**What you need to do:** The listing below is to be written out word for word, minus its images.

################

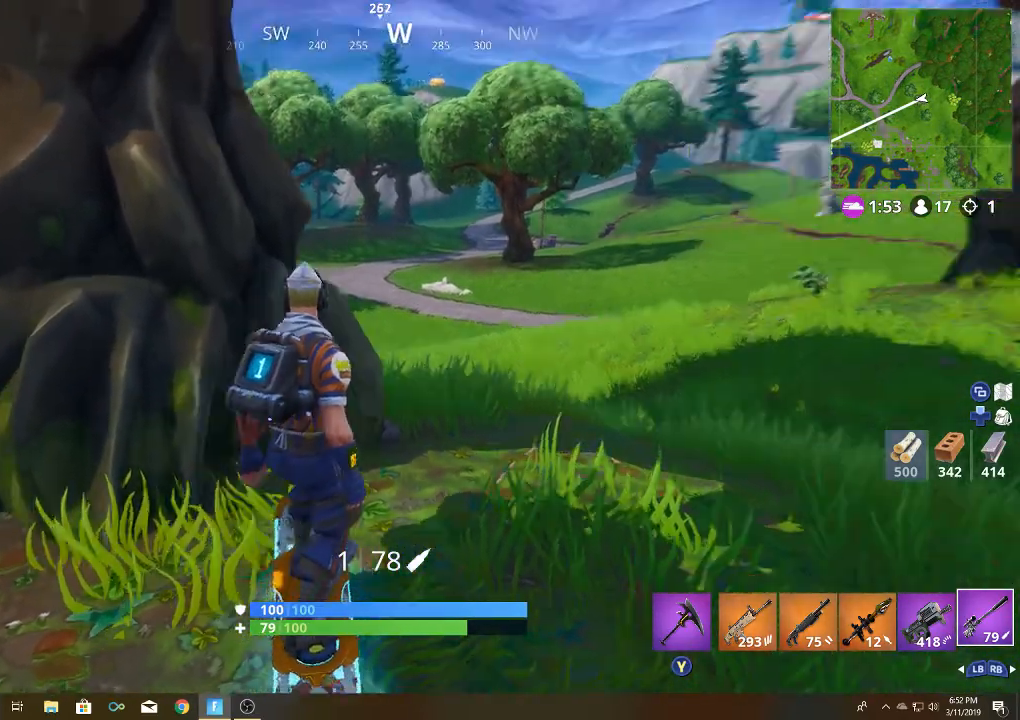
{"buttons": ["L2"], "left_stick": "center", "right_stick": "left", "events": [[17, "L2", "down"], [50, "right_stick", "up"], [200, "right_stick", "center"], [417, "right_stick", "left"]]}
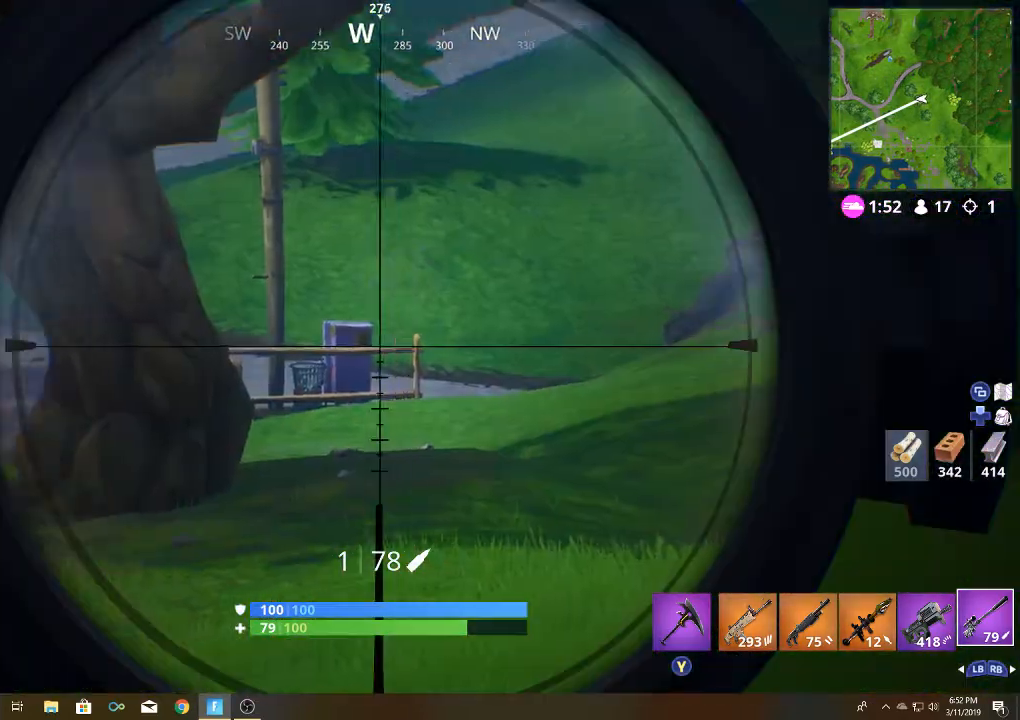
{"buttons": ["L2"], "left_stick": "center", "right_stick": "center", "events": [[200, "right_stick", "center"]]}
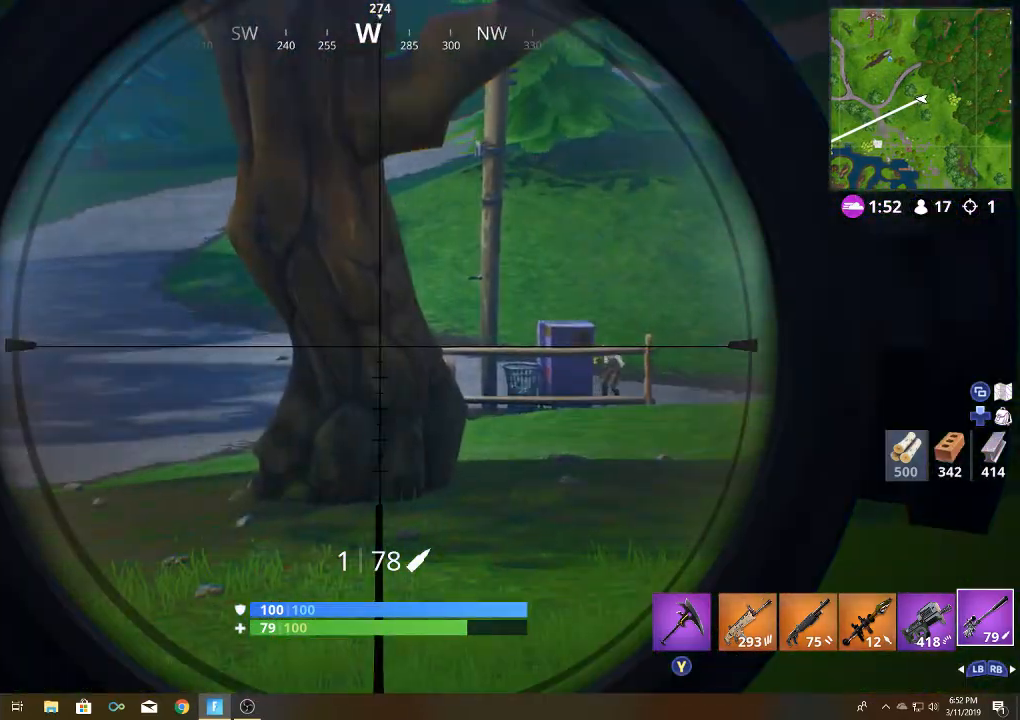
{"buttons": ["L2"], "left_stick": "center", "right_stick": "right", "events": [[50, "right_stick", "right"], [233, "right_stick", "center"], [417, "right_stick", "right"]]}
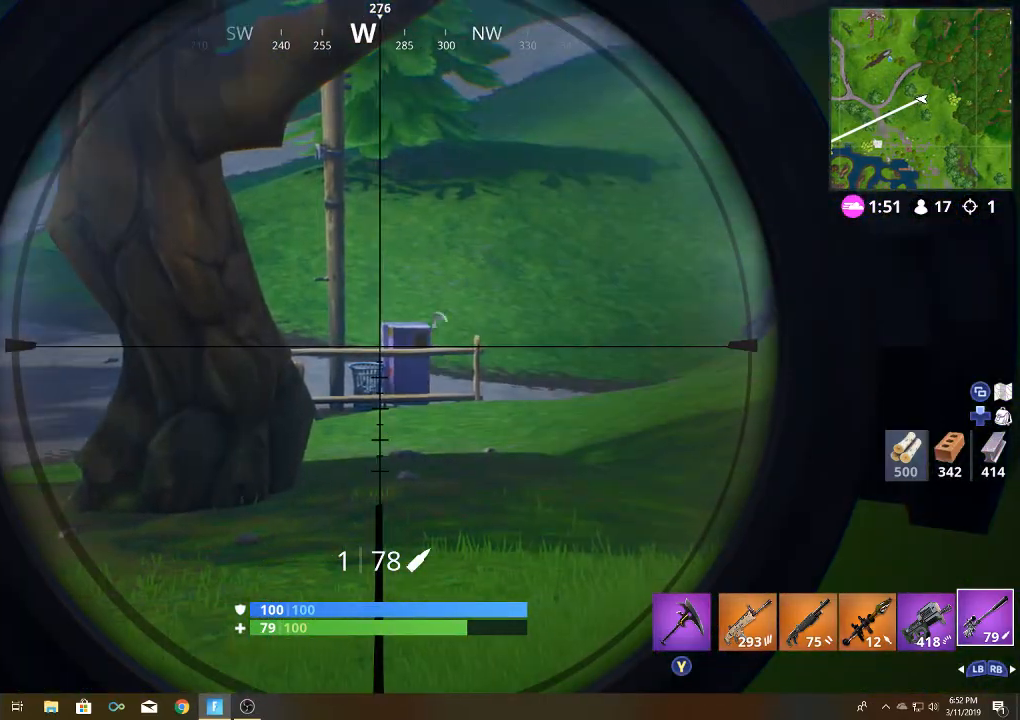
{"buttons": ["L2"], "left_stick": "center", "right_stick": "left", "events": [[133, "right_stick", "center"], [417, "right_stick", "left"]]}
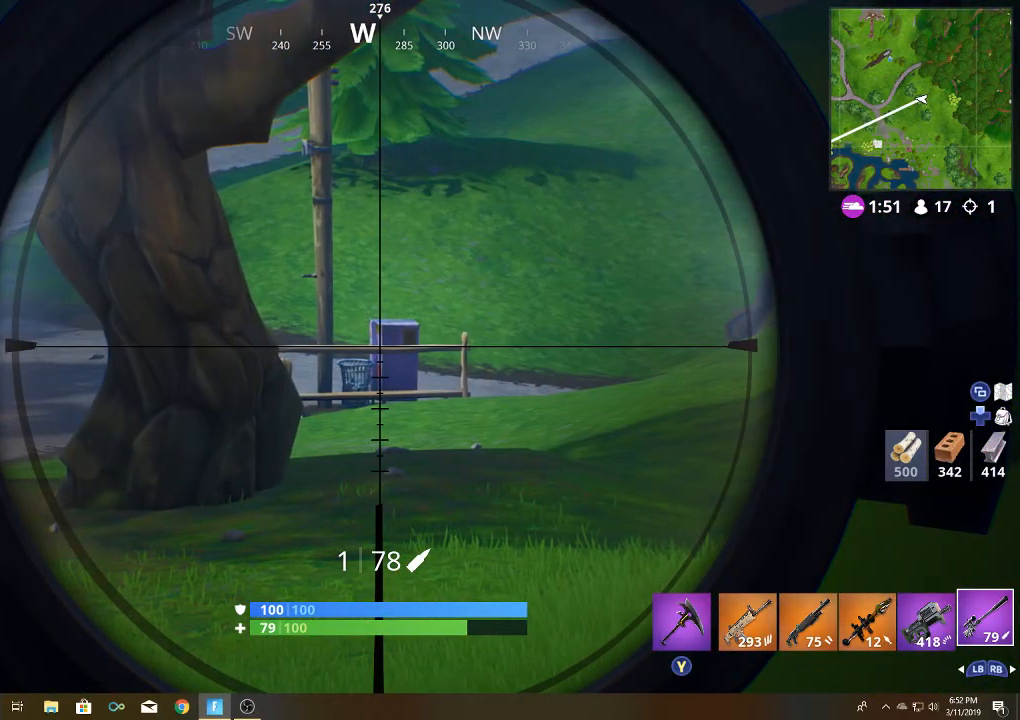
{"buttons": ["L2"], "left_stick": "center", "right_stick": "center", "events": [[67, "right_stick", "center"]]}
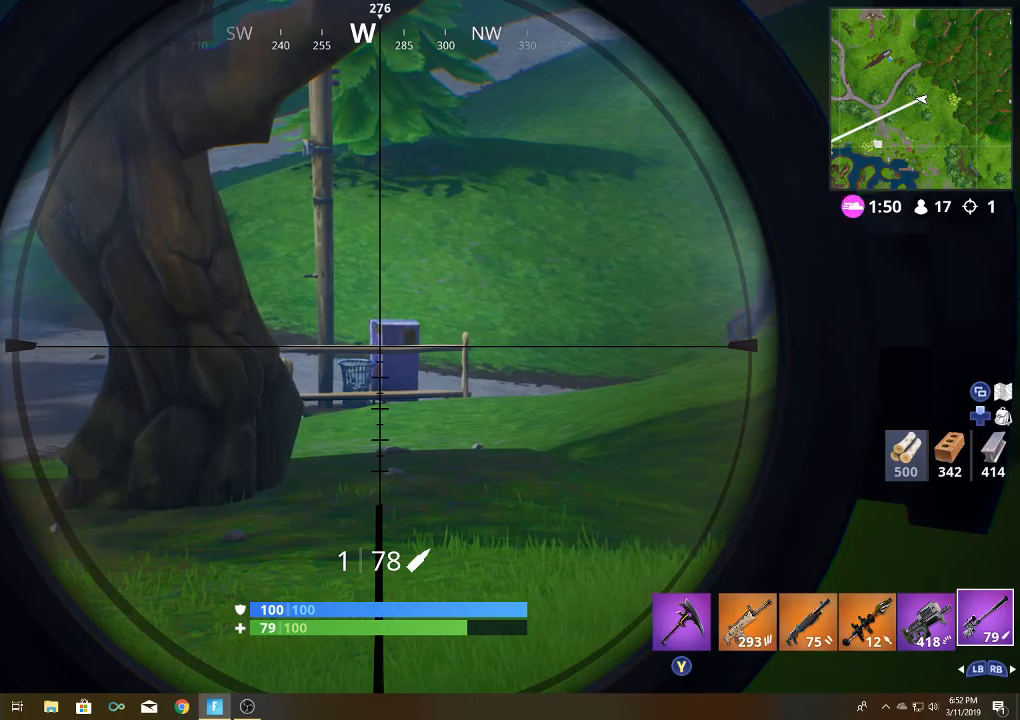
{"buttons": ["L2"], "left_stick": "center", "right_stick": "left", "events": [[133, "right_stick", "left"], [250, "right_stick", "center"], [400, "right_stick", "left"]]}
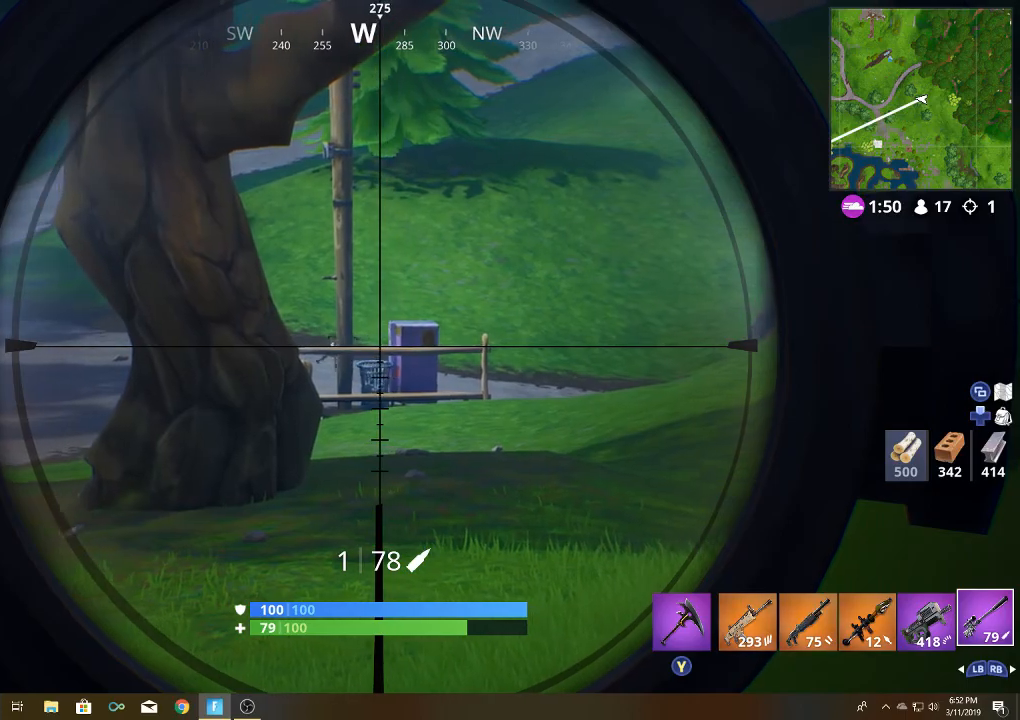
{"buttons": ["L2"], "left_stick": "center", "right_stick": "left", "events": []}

################

**Exercise response:**
{"buttons": ["L2"], "left_stick": "center", "right_stick": "left", "events": [[17, "L2", "down"], [50, "right_stick", "up"], [200, "right_stick", "center"], [417, "right_stick", "left"]]}
{"buttons": ["L2"], "left_stick": "center", "right_stick": "center", "events": [[200, "right_stick", "center"]]}
{"buttons": ["L2"], "left_stick": "center", "right_stick": "right", "events": [[50, "right_stick", "right"], [233, "right_stick", "center"], [417, "right_stick", "right"]]}
{"buttons": ["L2"], "left_stick": "center", "right_stick": "left", "events": [[133, "right_stick", "center"], [417, "right_stick", "left"]]}
{"buttons": ["L2"], "left_stick": "center", "right_stick": "center", "events": [[67, "right_stick", "center"]]}
{"buttons": ["L2"], "left_stick": "center", "right_stick": "left", "events": [[133, "right_stick", "left"], [250, "right_stick", "center"], [400, "right_stick", "left"]]}
{"buttons": ["L2"], "left_stick": "center", "right_stick": "left", "events": []}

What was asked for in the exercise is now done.